First COAST Card workshop in Manila, Philippines

From February 26th to March 6th, members of the COAST Card team travelled to Manila Bay in the Philippines for the first in-person meeting of the project. This meeting brought together local stakeholders and scientists, as well as representatives from the project’s 4 international partners—Japan, India, Norway, and the United States. Over the course of the trip, project members gave talks, facilitated workshops, and engaged with the local community to begin development of the Manila Bay and Watershed Report Card. Field trips around the bay allowed project partners to experience this important area in the Philippines and see the characteristics of the bay that the team has been discussing virtually for the last two years. The team will be traveling to Tokyo Bay in November to continue its international site visits.

Second PACPATH workshop in Suva, Fiji

Last month, Annie Carew and Heath Kelsey traveled to Suva, the capital of Fiji, to facilitate the second workshop for the PACPATH project. This project brings together scientists and researchers from Europe, the U.S., and the South Pacific to define and examine the issues facing coastal communities in New Caledonia and Fiji. The first workshop in October focused on New Caledonia, while the second workshop focused on the issues facing Fiji. Workshop participants included government officials, researchers, traditional village leaders, and students. After three days of thorough discussion sessions in Suva, some workshop participants traveled up the coast to a writing retreat, where we had the unique opportunity to visit villages and a reef that is home to breeding dolphins. The PACPATH project is continuing work on New Caledonia and Fiji report cards, coming soon!

Paper Publication: the Role of Understanding, Trust, and Access in Public Engagement with Environmental Activities and Decision Making

Heath Kelsey co-authored a paper with colleagues from the University of South Carolina Arnold School of Public Health on the importance of communication and trust in community-based research. The study evaluates perceptions of academic investigators within the Center for Oceans and Human Health and Climate Change Interactions on science communication needs and the importance of trust with communities in which they work.
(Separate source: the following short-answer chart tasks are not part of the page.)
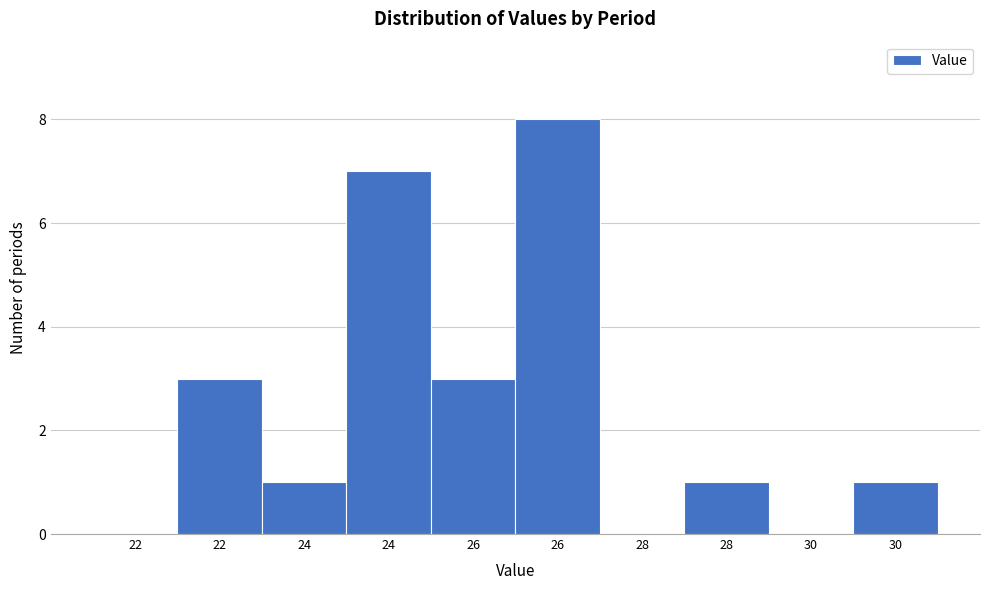

How many data points does each series have?

10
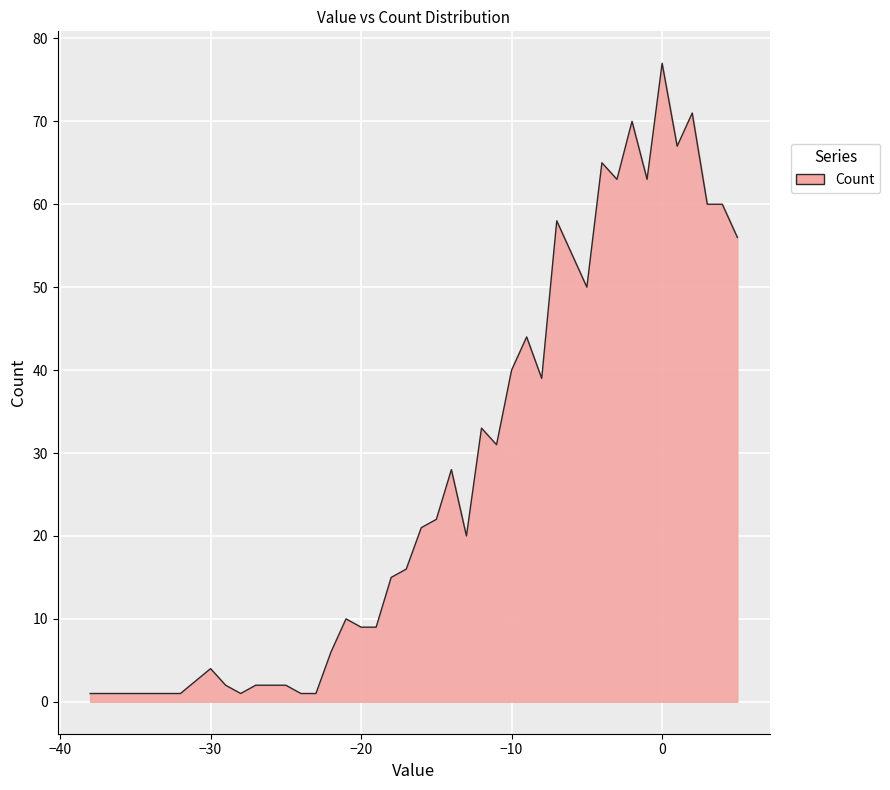

What is the greatest value displayed?

77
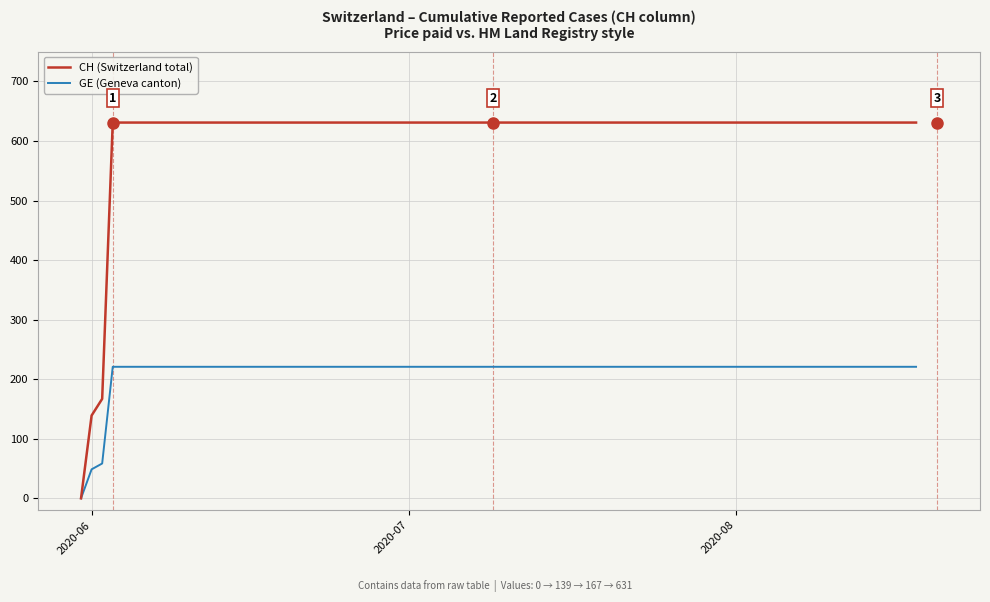

What is the maximum value shown in the chart?

631.0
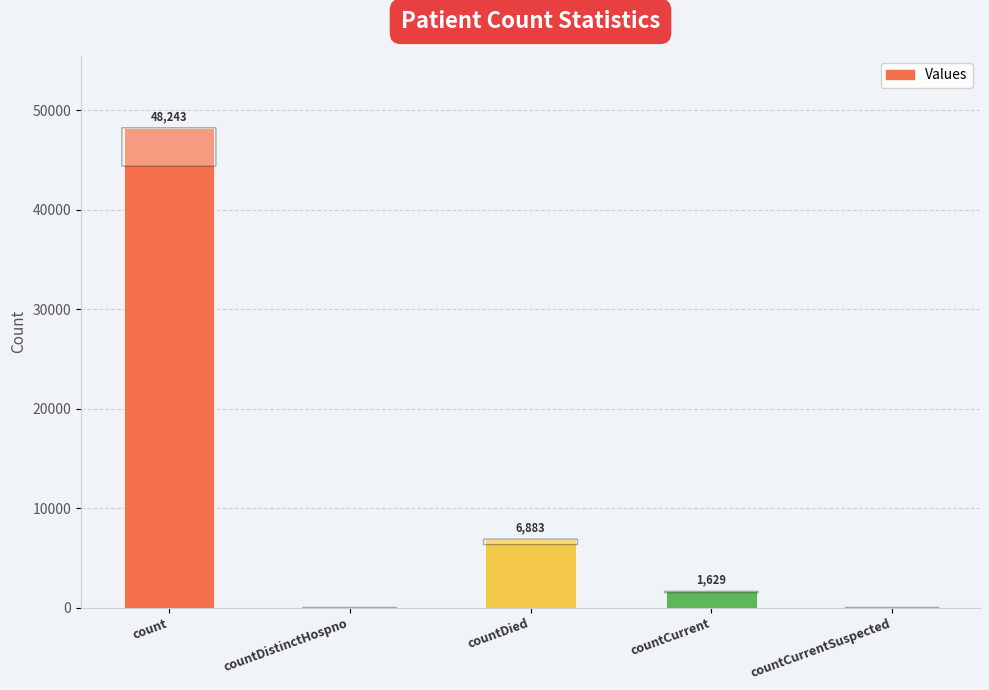

True or false: the data shows 1629 at countCurrent.

True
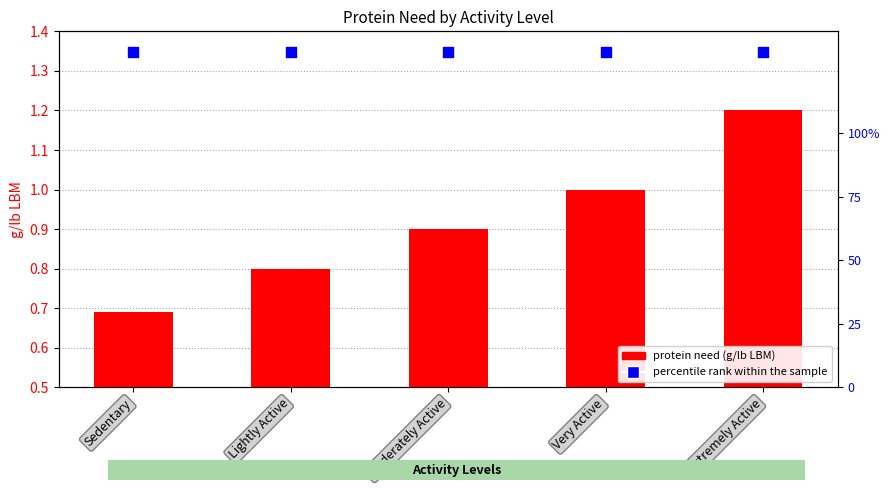

Which series reaches the maximum Y coordinate?

percentile rank within the sample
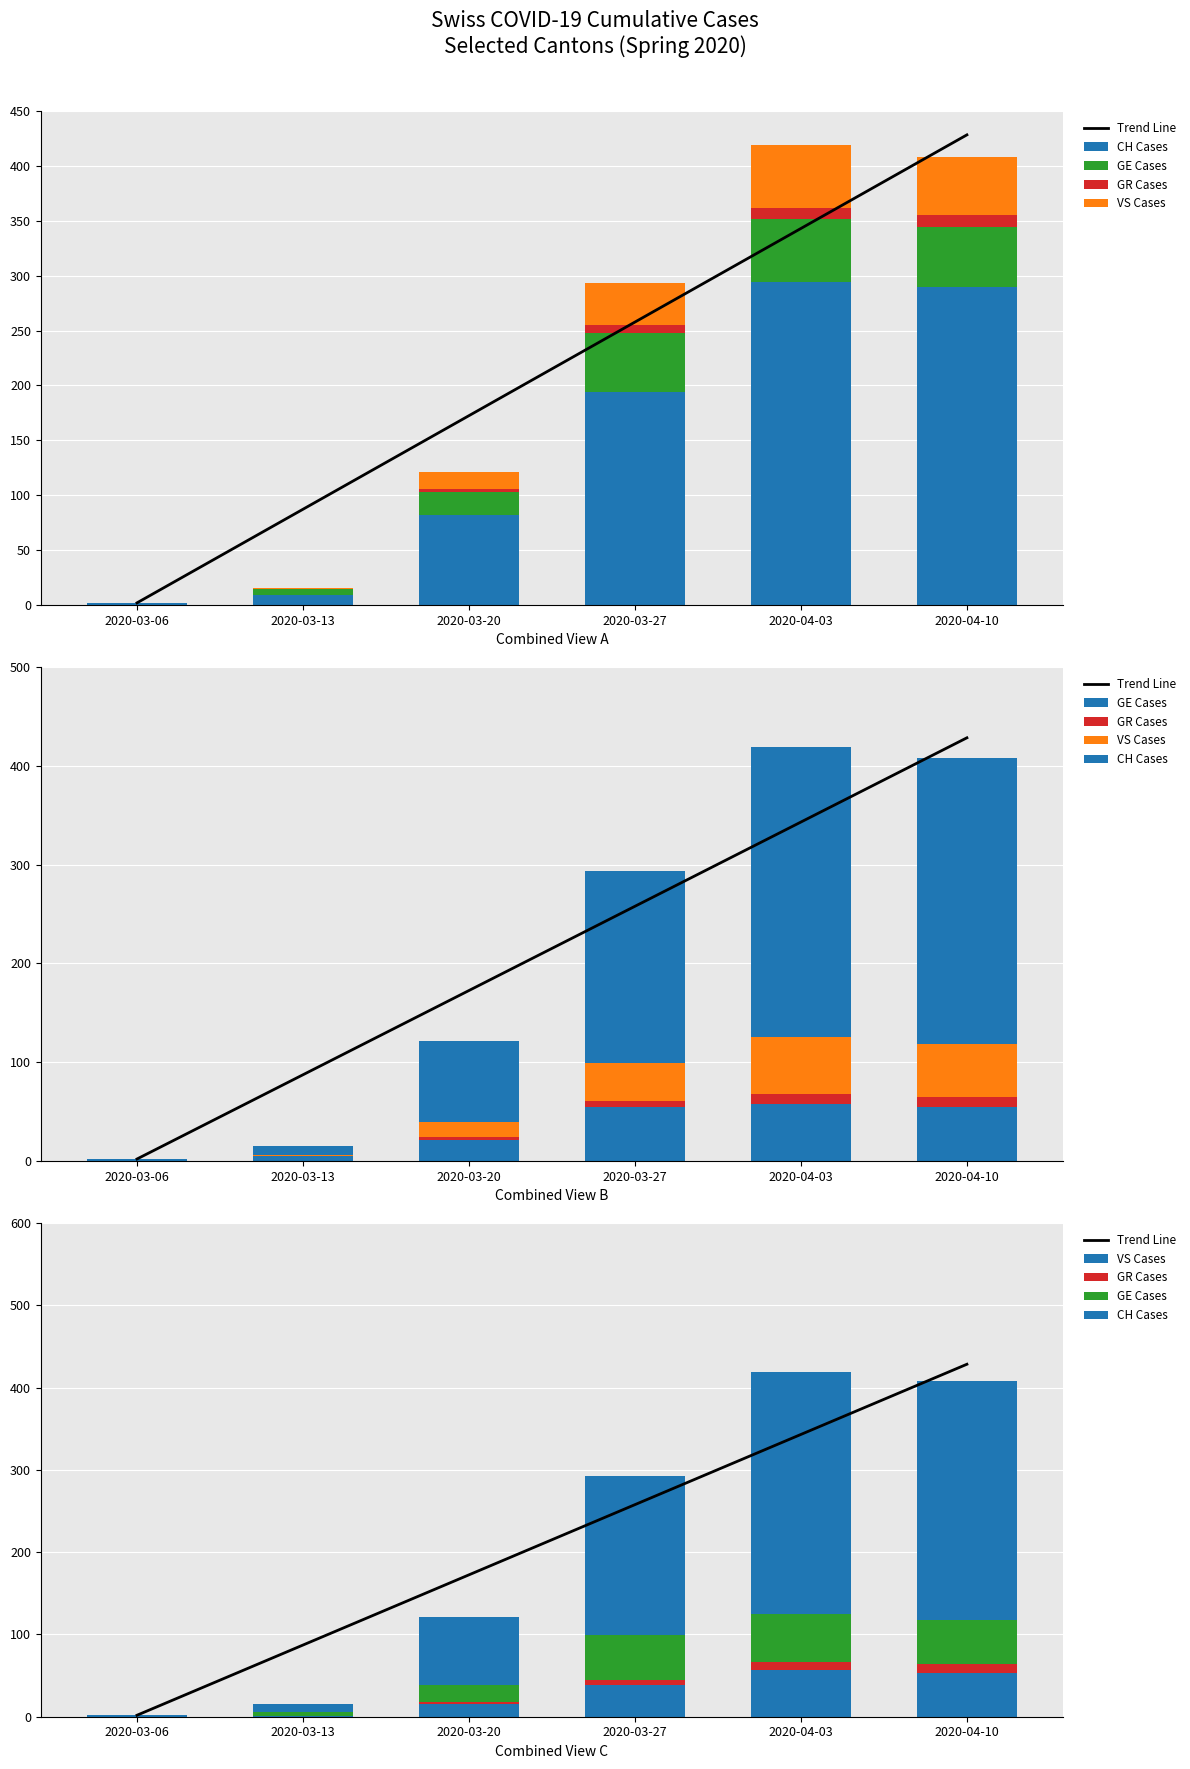

How many values in the GR Cases series are below 7?

3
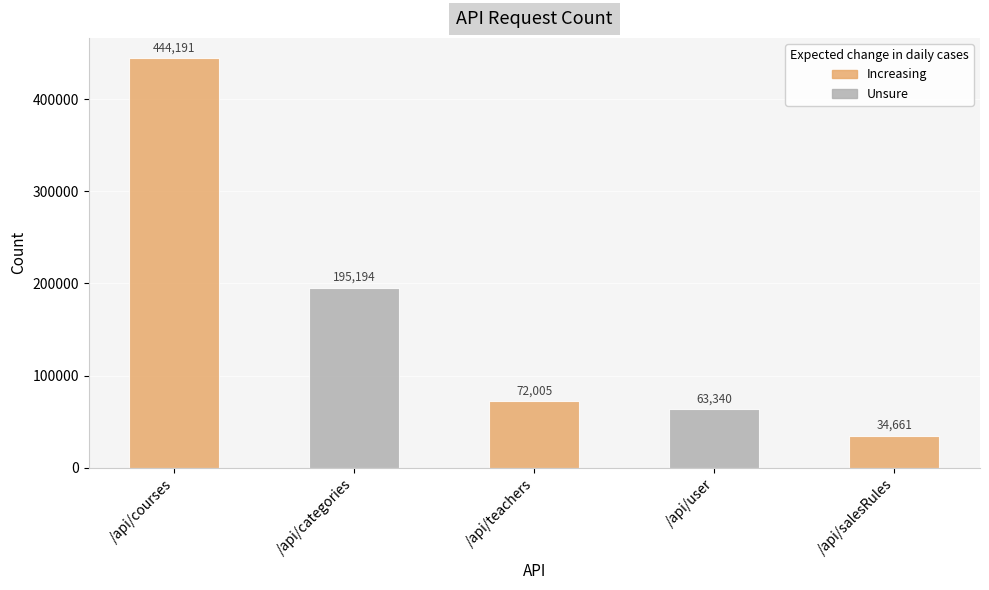

How many data points are less than 72005?

2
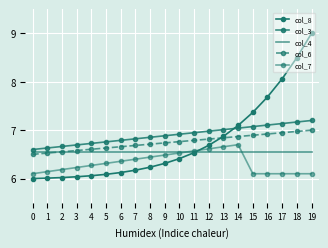

What is the difference between the col_3 values at 11 and 19?

0.3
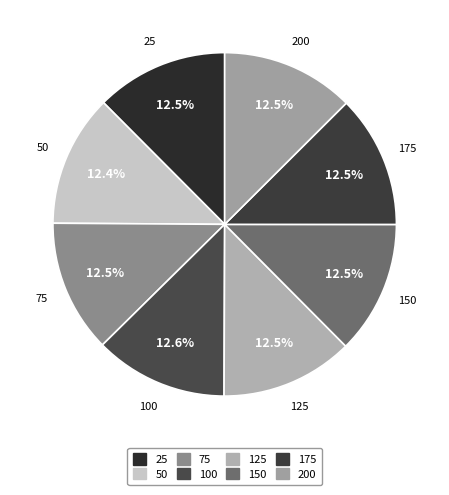

Is 50 the majority of the pie?

No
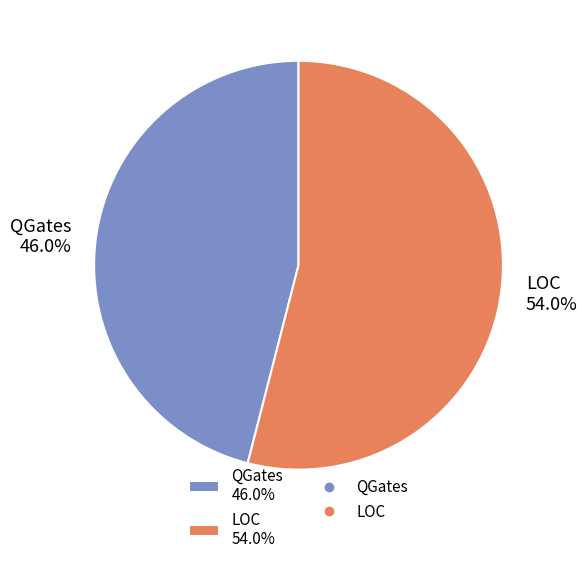

What percentage is the QGates slice, to the nearest percent?

46%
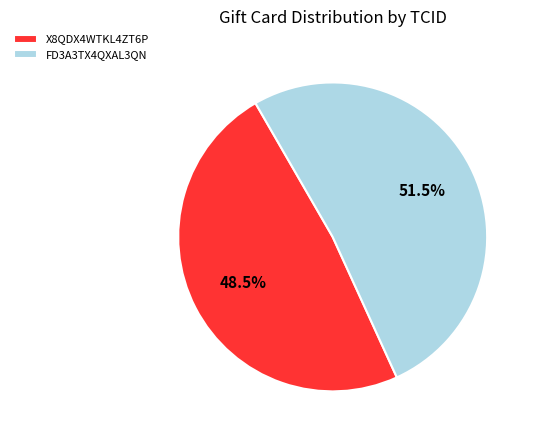

What is the total percentage of FD3A3TX4QXAL3QN and X8QDX4WTKL4ZT6P?

100.0%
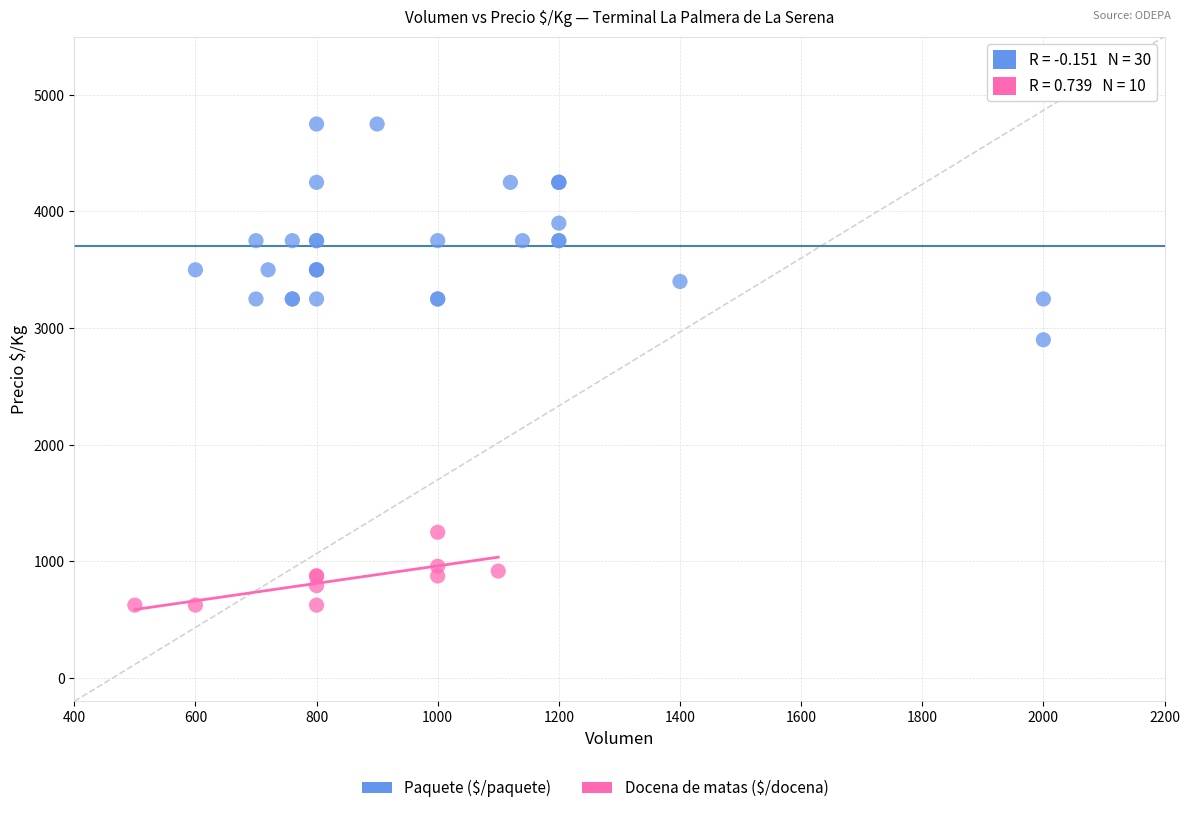

Which series has the largest Y range (max minus min)?

Paquete ($/paquete)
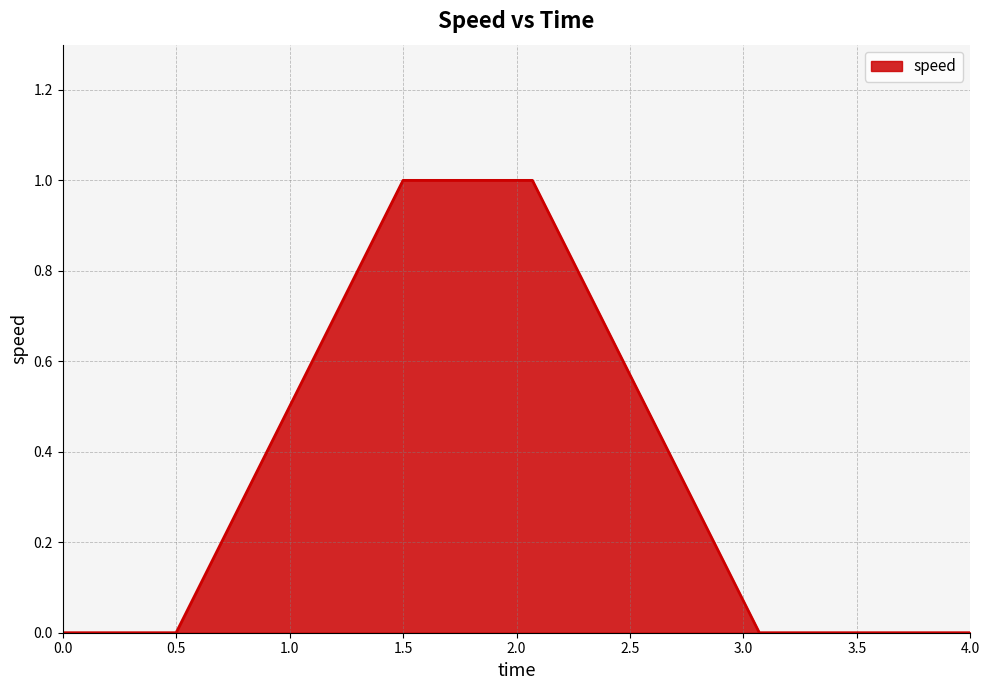

What is the sum of all values?

3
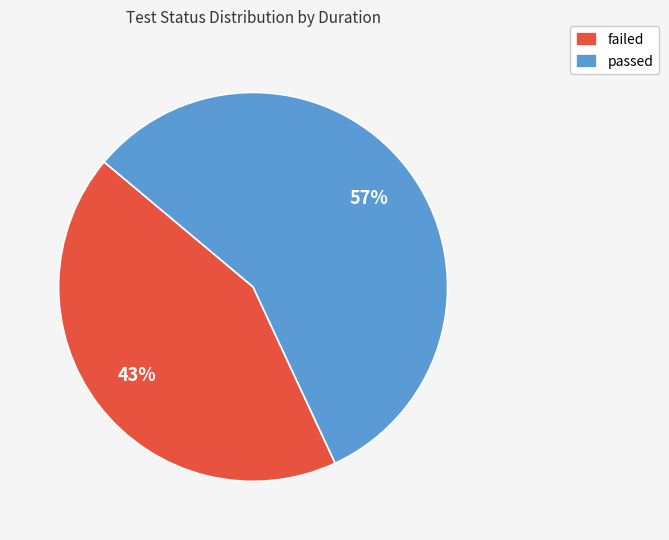

Is the sum of passed and failed greater than half?

Yes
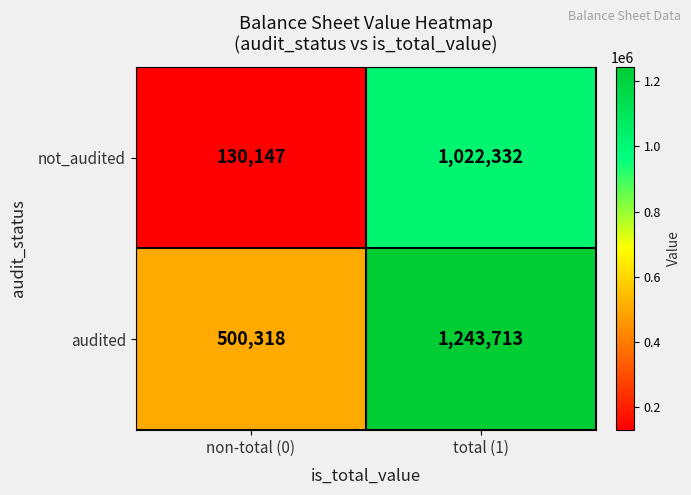

What is the sum of all not_audited values?

1152479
The results will be used to improve training for investigators working with communities to address environmental science and public health concerns.


IAN showcased our partnership with the National Park Service National Capital Region at American Association for the Advancement of Science Annual Meeting in Washington, DC from March 2–5. The NPS-IAN partnership perfectly meshes with the conference theme “Science for Humanity”—we use data collected in National Parks to inform management of these parks. This will ensure they are preserved for generations to come.

Tropical scorecard in central Philippines

At the end of February, Dr. Vanessa Vargas-Nguyen traveled to the Eastern Visayas region of central Philippines to help facilitate a training workshop on the Development of a Tropical Ecosystem Health (TrEcH) scorecard for the Pagbanganan River in Baybay, Leyte. The TrEcH project is funded through the internationalization program of the Visayas State University in partnership with the University of Maryland Center for Environmental Science and the University of the Philippines. The workshop was attended by over 40 officials from various barangays (villages) and government agencies in the region. At the end of the workshop, participants identified values and threats of the river basin, potential indicators that can be used in the report card, and other stakeholders that needed to be included in the process. The participants and organizers also expressed their commitment to the success of the project and to continue the collaboration.